Tuesday, December 11, 2012

Reflections of a Righteous Turk: Can Germany Be a Model for Turkey?

If it were possible to clone prominent Turkish commentator Orhan Kemal Cengiz and make multiple copies of his kind heart and righteous conscience, the Turkish government would then be able to come to grips with Armenian demands from Turkey in a humane and just manner.
Cengiz visited Germany recently with a group of Turkish journalists and human rights activists at the invitation of the European Academy of Berlin with the financial support of the German Ministry of Foreign Affairs. The Turkish visitors participated in a conference titled, “Difficult Heritage of the Past,” on how today’s Germans face crimes committed by Nazis.
After returning to Turkey, Cengiz wrote two poignant articles published in Today’s Zaman: “Can Germany be a model for Turkey in confrontation with past atrocities?” and “Turkey and Germany’s past atrocities.”
Cengiz confesses that before his visit, he thought that “Germans were forced to look at their troubled past by external powers who had them on their knees after World War II.” He wonders whether Germany could serve as a model for other countries in facing their past voluntarily. To his surprise, he discovered that even though Germans had begun confronting their past after a devastating defeat, they were determined to create a new country “based on an endless process of remembering, commemorating, and confronting the past.”

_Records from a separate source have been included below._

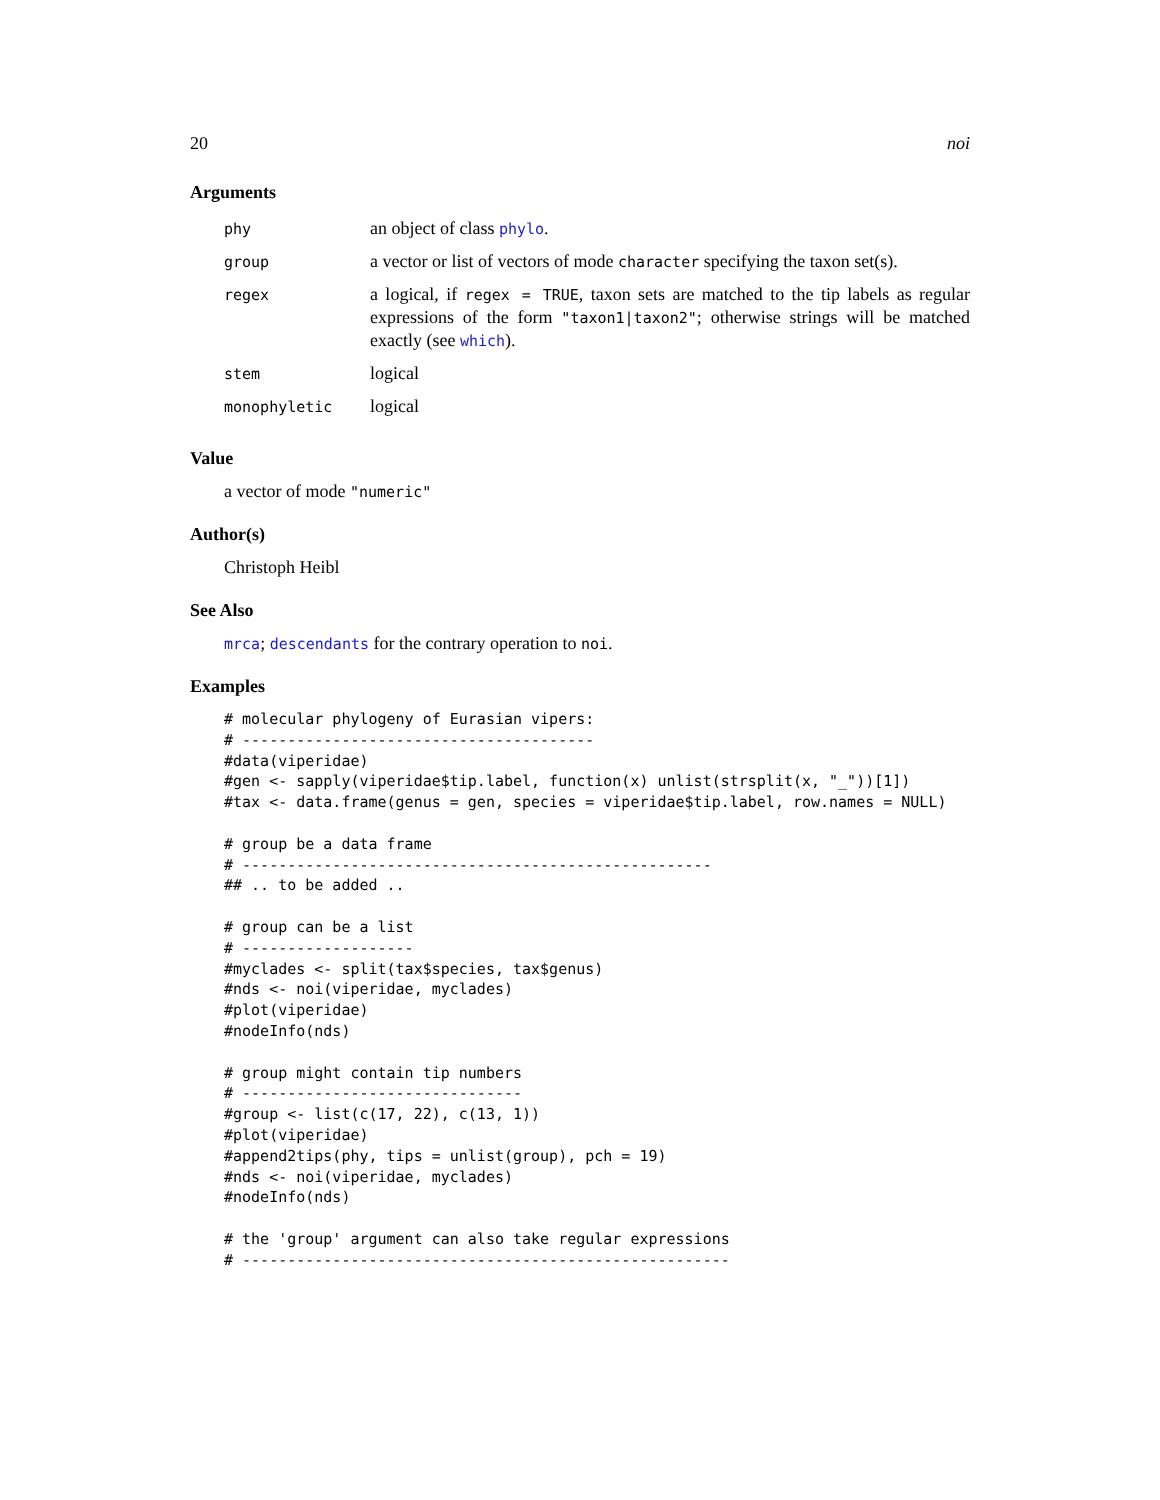20 noi
Arguments
| phy | an object of class phylo . |
| group | a vector or list of vectors of mode character specifying the taxon set(s). |
| regex | a logical, if regex = TRUE , taxon sets are matched to the tip labels as regular expressions of the form "taxon1/taxon2" ; otherwise strings will be matched exactly (see which ). |
| stem | logical |
| monophyletic | logical |
Value
a vector of mode "numeric"
Author(s)
Christoph Heibl
See Also
mrca; descendants for the contrary operation to noi.
Examples
# molecular phylogeny of Eurasian vipers:
# ---------------------------------------
#data(viperidae)
#gen <- sapply(viperidae$tip.label, function(x) unlist(strsplit(x, "_"))[1])
#tax <- data.frame(genus = gen, species = viperidae$tip.label, row.names = NULL)

# group be a data frame
# ----------------------------------------------------
## .. to be added ..

# group can be a list
# -------------------
#myclades <- split(tax$species, tax$genus)
#nds <- noi(viperidae, myclades)
#plot(viperidae)
#nodeInfo(nds)

# group might contain tip numbers
# -------------------------------
#group <- list(c(17, 22), c(13, 1))
#plot(viperidae)
#append2tips(phy, tips = unlist(group), pch = 19)
#nds <- noi(viperidae, myclades)
#nodeInfo(nds)

# the 'group' argument can also take regular expressions
# ------------------------------------------------------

The righteous Turkish writer was “extremely impressed and touched” after seeing a brick wall in a Berlin kindergarten: Every year, teachers would ask students to identify themselves with Jews who once lived in the neighborhood before being killed by the Nazis. The students would then write the Jewish names on bricks and put them on top of each other, forming a wall. It became clear to him that “remembering has become a part of daily life in Germany.”
Cengiz hopes that someday Turkish “children would do a similar thing. I imagined children in Istanbul building a wall by writing on bricks the names of Armenian intellectuals who were taken from their homes on April 24, 1915 and never came back again.” He is convinced that “confronting the past is a clear state policy here in Germany. Museums, exhibitions, and the school curriculum all show how the state apparatus invested in this endeavor. So little by little I started to realize that Turkey can significantly benefit from the German experience on this difficult terrain of confrontation with the past.”
In his second article, Cengiz boldly describes the 19th and 20th centuries as “centuries of genocide,” which included the Armenian Genocide. He explains that contrary to the mass crimes committed by other nations, the ones perpetrated by Germans and Turks were against “neighbors with whom they had lived side-by-side for centuries. I think this alone is the most distinctive element of the German and Turkish example. … When you kill your neighbors, it creates a black hole, a gap in your national identity.”
In seeking to emulate the German experience, Cengiz hopes that he will see memorials erected in Turkey about “Armenian massacres, pogroms targeting Jews and Greeks, massacres targeting Alevis and others. When Turkey starts to remember and commemorate past atrocities, the Topography of Terror Museum, which is built on a former Nazi headquarters, the Jewish Museum of Berlin, and others might be good examples to follow. … Turkey has a lot to learn from Germany in coming to terms with past atrocities.”
While Turkey’s acknowledgment of the Armenian Genocide is long overdue, the actual process of reconciliation could begin by removing the names of the Turkish masterminds of the Armenian Genocide from schools, streets, and public squares throughout Turkey. The Turkish government should also dismantle the shameful mausoleum of Talat Pasha in Istanbul and replace it with a monument dedicated to the Armenian Genocide. It should also pay billions of dollars in compensation to descendants of Armenian victims, similar to German payments to Jews. Most importantly, Turkey should return to Armenians the occupied territories of Western Armenia!
Germany too, as Turkey’s close ally in World War I, has an obligation to Armenians—to acknowledge its role in the Armenian Genocide. It should apologize and make amends to the Armenian people. Only then would Germans fully deserve the praise heaped on them by Orhan Cengiz for honestly facing their past.
While Turkey’s genocidal precedent served as a model for Nazi Germany in committing the Holocaust, it is now Germany’s turn to become a role model to Turkey for reconciling with its genocidal past.